DIRECTIONS -
From the entries below, return exactly the lines beginning at the one that contains "Image width covers 57.7°." and ending at the one that contains "Here's one for", both of them included, and only those lines.

DATA SUPPLIED -
Start of Block
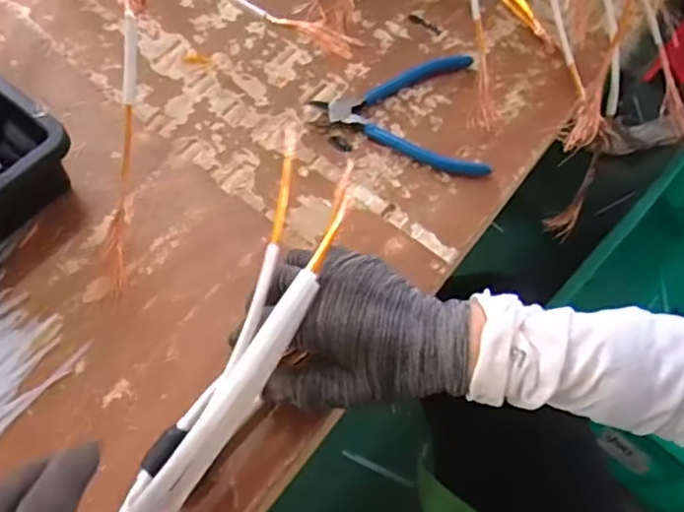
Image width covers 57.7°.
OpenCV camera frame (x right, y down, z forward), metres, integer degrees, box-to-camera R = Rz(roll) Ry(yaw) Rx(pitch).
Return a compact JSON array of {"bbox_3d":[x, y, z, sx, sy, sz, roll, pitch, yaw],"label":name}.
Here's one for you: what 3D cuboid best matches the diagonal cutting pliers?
End of Block
Start of Block
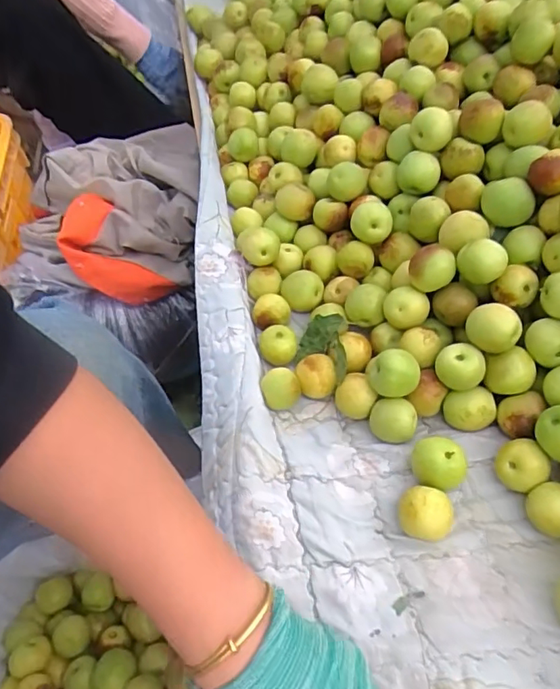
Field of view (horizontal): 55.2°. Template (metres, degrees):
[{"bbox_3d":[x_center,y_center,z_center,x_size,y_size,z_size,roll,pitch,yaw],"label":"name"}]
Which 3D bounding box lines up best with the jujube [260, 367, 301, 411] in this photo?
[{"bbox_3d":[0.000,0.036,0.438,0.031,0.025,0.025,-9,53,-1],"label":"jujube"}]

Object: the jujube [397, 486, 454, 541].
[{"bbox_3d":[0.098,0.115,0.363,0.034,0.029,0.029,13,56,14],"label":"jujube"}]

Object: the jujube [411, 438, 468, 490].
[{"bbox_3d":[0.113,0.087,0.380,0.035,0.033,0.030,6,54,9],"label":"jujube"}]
End of Block
YOUR SOLUTION -
Image width covers 57.7°.
OpenCV camera frame (x right, y down, z forward), metres, integer degrees, box-to-camera R = Rz(roll) Ry(yaw) Rx(pitch).
Return a compact JSON array of {"bbox_3d":[x, y, z, sx, sy, sz, roll, pitch, yaw],"label":name}.
Here's one for you: what 3D cuboid best matches the diagonal cutting pliers?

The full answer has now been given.